永田 和宏氏(以下、永田氏):コラーゲンは、我々の身体にある最も多いタンパク質であり、すべてのタンパク質の約1/3を占めています(冒頭の図参照)。したがって、最も古くから研究されてきました。そして、最も大事なタンパク質の1つです。
タンパク質は、アミノ酸がつながった紐状のもの(ポリペプチド)が、折りたたまれて複雑な構造を持ったものです。小胞体(細胞内で分泌タンパク質を生成する場)で作られたポリペプチドが細胞の外に運ばれて、それが集まって束になり、コラーゲン繊維を作って、それが皮膚、骨、腱、軟骨などを作ります。年齢を重ねるとコラーゲンが徐々に減っていくので、肌のハリがなくなったり、骨がもろくなったりするのです。
コラーゲンを摂取するなら「肉を食う」?
――歳とともにコラーゲンが減るのであれば、コラーゲンのサプリメントなどを摂取したら良さそうですが…。永田氏:残念ながらコラーゲンを食べても、そのまま私たちの身体に生着することはありません。肉を食べてもコラーゲンを食べても、すべて腸で分解されてアミノ酸として吸収され、そのアミノ酸を使って新たなタンパク質が作られます。残念ながら、食べたコラーゲンがそのまま皮膚に届いて、肌のつやを保つことはないのです。おいしい肉でも食べたほうが有意義だと個人的には思います。
――一方で、コラーゲンは"悪さ"もするんですね。
永田氏:はい。コラーゲンは肝臓や肺などの臓器や組織が繊維化することで発生する繊維化疾患を引き起こします。たとえば、肝硬変もその1つです。

アルコールなどで肝臓の細胞が傷害を受け、死滅して空洞ができると、そこを埋める応急措置として緊急でコラーゲンが作られ、構造を保とうとします。この作用が過剰に起きれば、コラーゲンの網目状の繊維でカチカチに堅くなった状態となり、それが肝硬変となります。
肝臓だけでなく、肺、腎臓、皮膚などさまざまな臓器・組織でも同じことが起こります。ですが現時点で、繊維化疾患を治療する薬は開発されていません。
もう1つ重要なタンパク質「分子シャペロン」とは
――永田先生の研究が、その治療の可能性を切りひらいたという話は、もう少し後で伺いたいと思います。その前に、それを理解するために必要な「シャペロン」についてお聞かせください。永田氏:アミノ酸が並んだ紐状のものがポリペプチドです。ただ、ポリペプチドはそれだけでは機能を持たず、折りたたまれて、ある構造を持って初めてタンパク質としての機能を持ちます。細胞の中には10万種類くらいのタンパク質があると言われていますが、すべて形が違っていて、その特異的な構造を持つことが、特定のタンパク質の機能発現に重要になっているのです。
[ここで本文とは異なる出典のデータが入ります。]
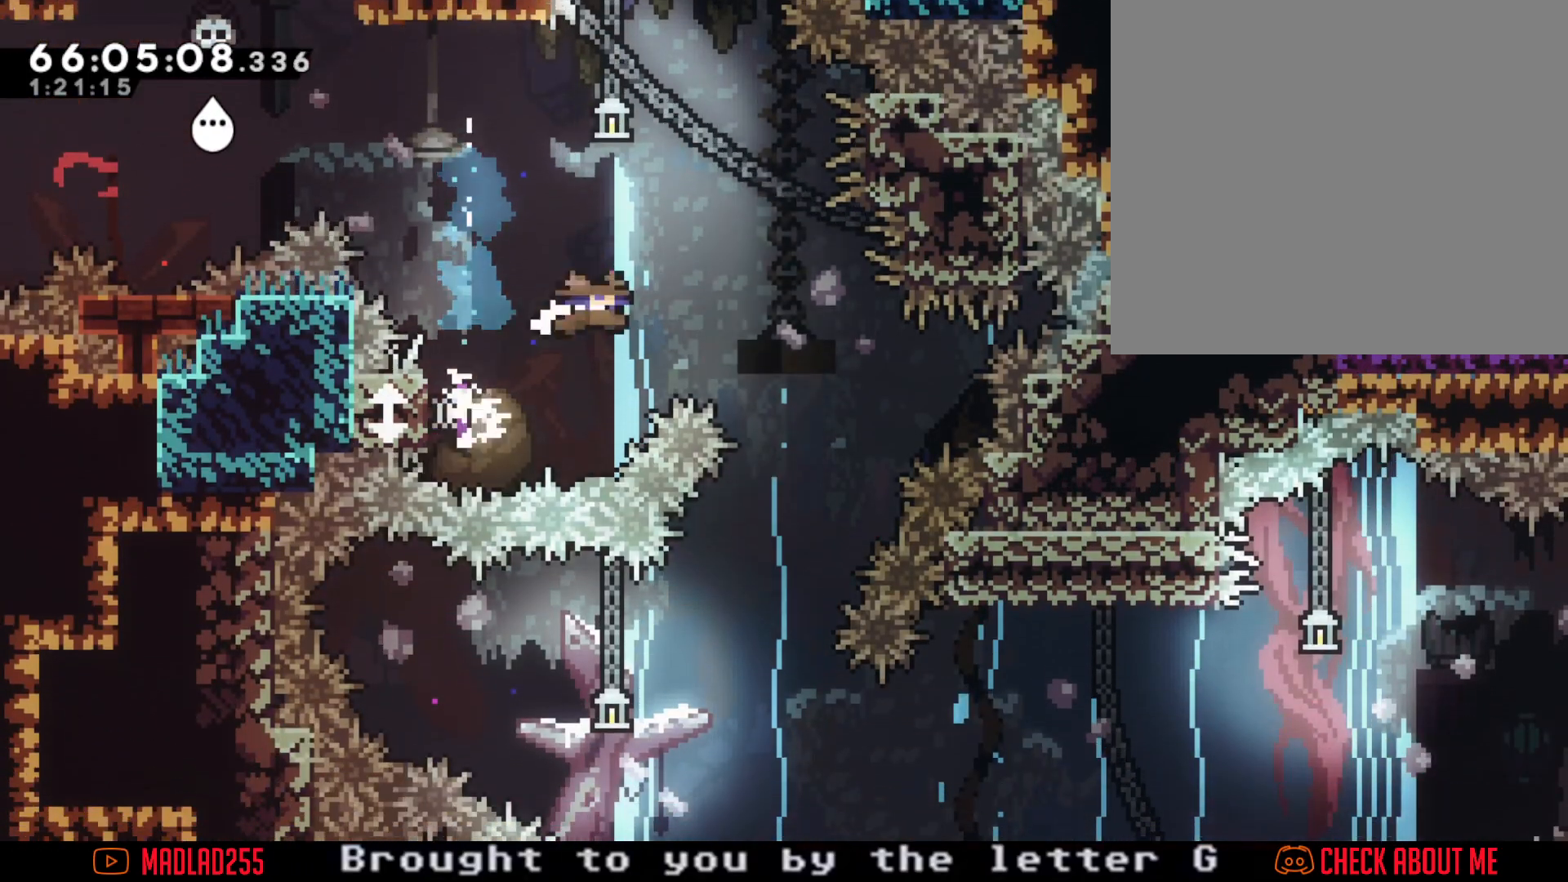
{"buttons": [], "left_stick": "down", "right_stick": "center", "events": [[167, "X", "down"], [350, "X", "up"]]}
そして「シャペロン」とは、ポリペプチドが正しい構造に折りたたまれるのを助けるタンパク質のことです。もともとシャペロンは、ヨーロッパの貴族の娘が貴婦人になるために部屋で着付けをしたり、化粧をしたりする介添え役を言います。そこから、タンパク質が一人前になることを助けるタンパク質として、「分子シャペロン」と呼ぶようになりました。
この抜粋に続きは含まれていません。